Technology standards are globally accepted technology systems and protocols that assist interconnections, functions, and operations based on which several technology applications are invented and upgraded on timely basis. They are approved by international technology standard bodies via democratic processes where member countries can submit the designs and protocols of new technologies and the most technically and economically viable of them is approved for global utilization. Simply put, technology standards are critical bridges between an invention and its evolution towards the manufacturing stage. Countries that can develop these technologies and get them approved on global bodies ultimately earn the most techno-economic dividends from it. China’s techno-economic growth would have been an inspirational story had it been a follower of rules based global order. But, Huawei and other Chinese technology companies are the People’s Liberation Army’s nom de guerre and are entities furthering the Communist Party of China’s hegemonic aspirations. Their competence over I4.0 technologies, ability to influence global technology standards bodies, using competitive pricing tactics for dominating the global market, and ultimately use I4.0 technologies to attain their global geopolitical ambitions, are a cause of immense distress not only to the G7 but to the rules-based world order including India.
India can join the proposed G7+3 technology grouping since it can benefit from it geopolitically in the short run. However, this speedy gratification should be attuned with the nation’s metastrategic needs, befitting of its growing stature and heft on the planet.
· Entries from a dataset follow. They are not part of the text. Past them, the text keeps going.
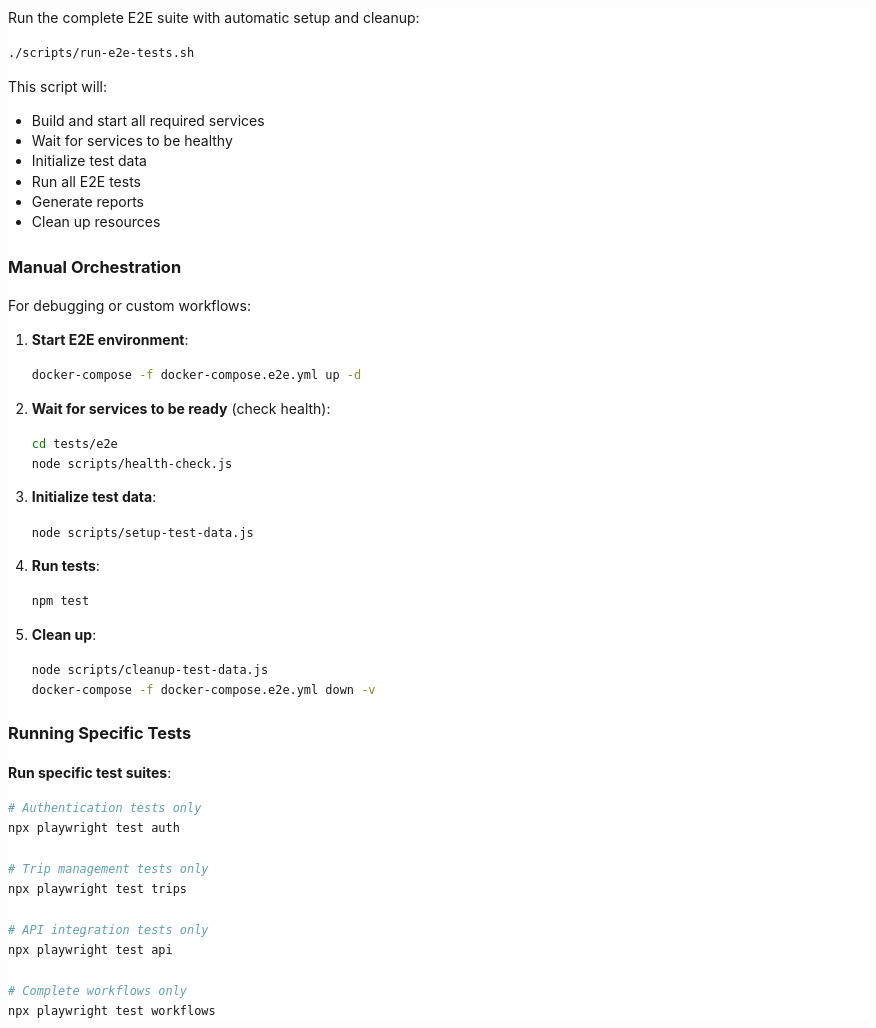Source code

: Run the complete E2E suite with automatic setup and cleanup:

```bash
./scripts/run-e2e-tests.sh
```

This script will:
- Build and start all required services
- Wait for services to be healthy
- Initialize test data
- Run all E2E tests
- Generate reports
- Clean up resources

### Manual Orchestration

For debugging or custom workflows:

1. **Start E2E environment**:
   ```bash
   docker-compose -f docker-compose.e2e.yml up -d
   ```

2. **Wait for services to be ready** (check health):
   ```bash
   cd tests/e2e
   node scripts/health-check.js
   ```

3. **Initialize test data**:
   ```bash
   node scripts/setup-test-data.js
   ```

4. **Run tests**:
   ```bash
   npm test
   ```

5. **Clean up**:
   ```bash
   node scripts/cleanup-test-data.js
   docker-compose -f docker-compose.e2e.yml down -v
   ```

### Running Specific Tests

**Run specific test suites**:
```bash
# Authentication tests only
npx playwright test auth

# Trip management tests only
npx playwright test trips

# API integration tests only
npx playwright test api

# Complete workflows only
npx playwright test workflows
```
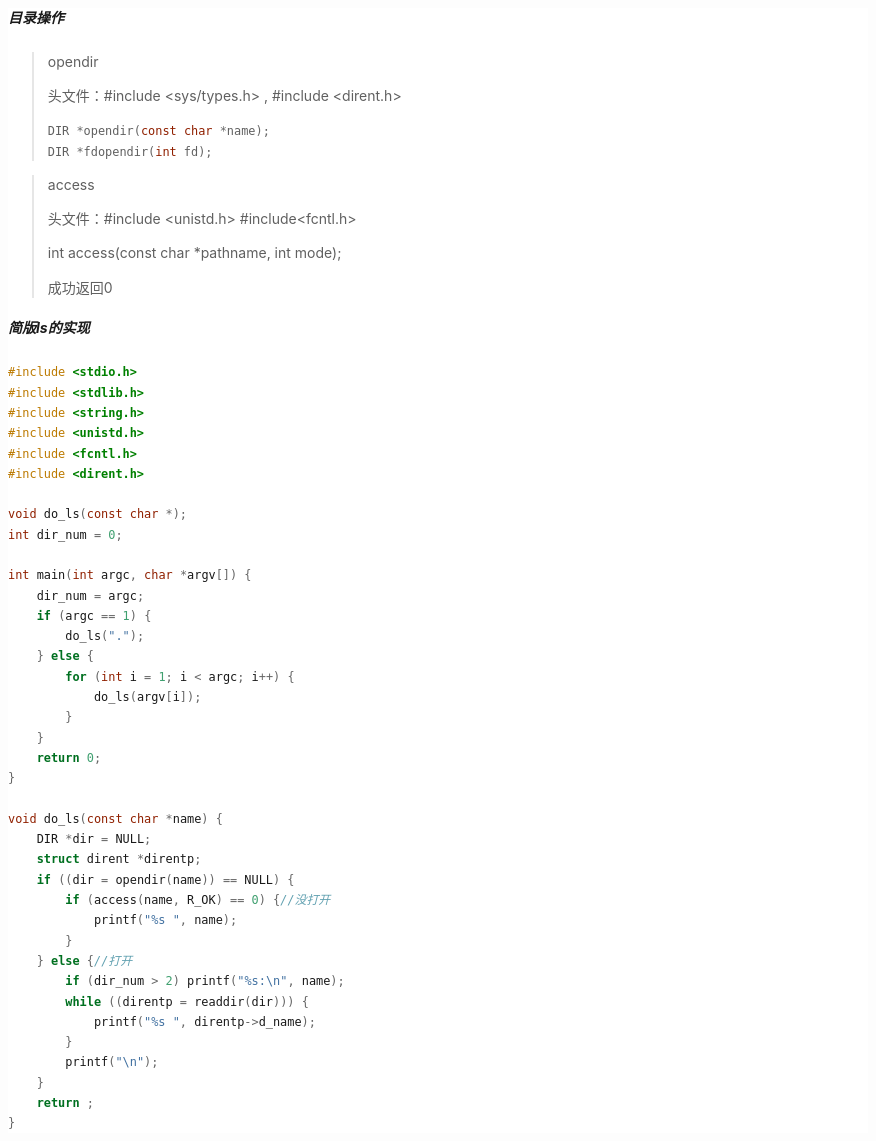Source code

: ##### 目录操作

> opendir
>
> 头文件：#include <sys/types.h> , #include <dirent.h>
>
> ```c
> DIR *opendir(const char *name);
> DIR *fdopendir(int fd);
> ```

> access
>
> 头文件：#include <unistd.h>   #include<fcntl.h>
>
> int access(const char *pathname, int mode);
>
> 成功返回0

##### 简版ls的实现

```c
#include <stdio.h>
#include <stdlib.h>
#include <string.h>
#include <unistd.h>
#include <fcntl.h>           
#include <dirent.h>

void do_ls(const char *);
int dir_num = 0;

int main(int argc, char *argv[]) {
    dir_num = argc;
    if (argc == 1) {
        do_ls(".");
    } else {
        for (int i = 1; i < argc; i++) {
            do_ls(argv[i]);
        }
    }
    return 0;
}

void do_ls(const char *name) {
    DIR *dir = NULL;
    struct dirent *direntp;
    if ((dir = opendir(name)) == NULL) {
        if (access(name, R_OK) == 0) {//没打开
            printf("%s ", name);
        } 
    } else {//打开
        if (dir_num > 2) printf("%s:\n", name);
        while ((direntp = readdir(dir))) {
            printf("%s ", direntp->d_name);
        }
        printf("\n");
    }
    return ;
}
```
The Government of India can offer financial incentives, technology testing infrastructure, and provide robust market access and contracts to native next-generation I4.0-ready high-technology start-ups and companies. By shedding its role as a dole-giver and playing the dual-role of a mentor-plus-angel, it should increase the R&D expenditure up to 2% of national GDP in a swift and calibrated manner. A mentor-plus-angel like attitude will give the necessary protection to innovation emerging within the country. As a mentor, the government can offer its massive public sector academic and R&D laboratories to deep technology start-ups and private industries and as an angel it can offer them surety of contracts by making government agencies, ministries and armed forces their clientele.
The Government of India should establish a Technology Standards Task Force (TSTF) represented by its R&D ecosystems, the National Standardization System and the Indian Patent Office. The TSTF can be assigned to monitor global trends in technology standards, pre-empt standards emerging from all over the world, and quickly help Indian high-technology laboratories and companies validate technology standards on global bodies from their pioneering inventions. The sentinel TSTF can also give the validated standards the necessary competitive edge in the world technology market.
The Government of India can plug its TSTF and R&D ecosystems with its high-technology manufacturing industries. This in-sync trio can help industries swiftly and flexibly adapt their manufacturing systems for new standardized technologies and smoothly exit the outgoing technology systems. Reforms on this front will help India become ‘pioneer exporter’ of indigenously invented and innovated high-technologies.
The Government of India should nurture a new cohort of science and technology diplomats outside the realms of the conventional Indian Foreign Services. They can be recruited via lateral entries and slotted according to their domain expertise. These new-age diplomats will represent India in multilateral scientific and technological standards bodies and eventually attain presidencies and leaderships of these bodies for India. They can be backed by a proactive government support, consultations from the task force and the Ministry of External Affairs and other innovation-intensive ministries of the Government of India. The TSTF, the R&D ecosystems, the manufacturing ecosystems, and the new science and technology diplomatic cohort together can engage and monitor developments across Track 2 (business-to-business or academia-to-academia), Track 1.5 (business/academia + government with counterparts) and track 1 (government-to-government) engagements. India, through these engagement channels, will be able to forge partnerships with friendly nations in responsibly upholding the progress of global technology standards across the spectrum of sciences and engineering and based on rules based global order.